WORK TASK: With both ends included, repeat exactly the lines of the entries below from the one containing "Василий Жуковский" down to the one containing "luzes, cabelo esvoaçante", and no others.

Data extracted from a collection:

___

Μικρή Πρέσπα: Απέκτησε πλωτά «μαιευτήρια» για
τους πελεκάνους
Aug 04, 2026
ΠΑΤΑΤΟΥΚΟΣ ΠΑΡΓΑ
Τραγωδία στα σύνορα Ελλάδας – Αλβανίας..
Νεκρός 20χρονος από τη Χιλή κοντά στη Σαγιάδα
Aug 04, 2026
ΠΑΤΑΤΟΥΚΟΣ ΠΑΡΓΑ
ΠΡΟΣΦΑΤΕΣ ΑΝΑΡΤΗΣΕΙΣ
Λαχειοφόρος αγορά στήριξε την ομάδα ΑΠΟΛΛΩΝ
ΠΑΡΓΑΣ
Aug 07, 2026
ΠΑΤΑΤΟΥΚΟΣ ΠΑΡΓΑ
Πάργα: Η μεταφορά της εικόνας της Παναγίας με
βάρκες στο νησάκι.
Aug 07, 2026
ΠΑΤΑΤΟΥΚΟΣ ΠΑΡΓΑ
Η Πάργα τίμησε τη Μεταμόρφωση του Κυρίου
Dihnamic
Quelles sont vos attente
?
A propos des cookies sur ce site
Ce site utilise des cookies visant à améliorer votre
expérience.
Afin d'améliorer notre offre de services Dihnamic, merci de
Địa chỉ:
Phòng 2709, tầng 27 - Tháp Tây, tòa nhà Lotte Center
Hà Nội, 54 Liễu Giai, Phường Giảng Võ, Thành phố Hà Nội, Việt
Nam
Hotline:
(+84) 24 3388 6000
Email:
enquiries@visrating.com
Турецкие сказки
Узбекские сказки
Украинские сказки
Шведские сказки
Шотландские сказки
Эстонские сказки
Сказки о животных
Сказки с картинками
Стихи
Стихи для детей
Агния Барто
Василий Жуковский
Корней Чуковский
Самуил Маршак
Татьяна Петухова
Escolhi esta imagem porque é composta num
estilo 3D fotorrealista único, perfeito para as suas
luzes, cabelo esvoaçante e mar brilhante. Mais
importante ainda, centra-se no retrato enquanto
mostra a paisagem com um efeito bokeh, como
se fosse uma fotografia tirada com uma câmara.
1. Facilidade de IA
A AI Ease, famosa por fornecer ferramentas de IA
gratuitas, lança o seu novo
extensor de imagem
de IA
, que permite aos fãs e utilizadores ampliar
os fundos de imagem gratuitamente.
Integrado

___

REPLY TO THE TASK:
Василий Жуковский
Корней Чуковский
Самуил Маршак
Татьяна Петухова
Escolhi esta imagem porque é composta num
estilo 3D fotorrealista único, perfeito para as suas
luzes, cabelo esvoaçante e mar brilhante. Mais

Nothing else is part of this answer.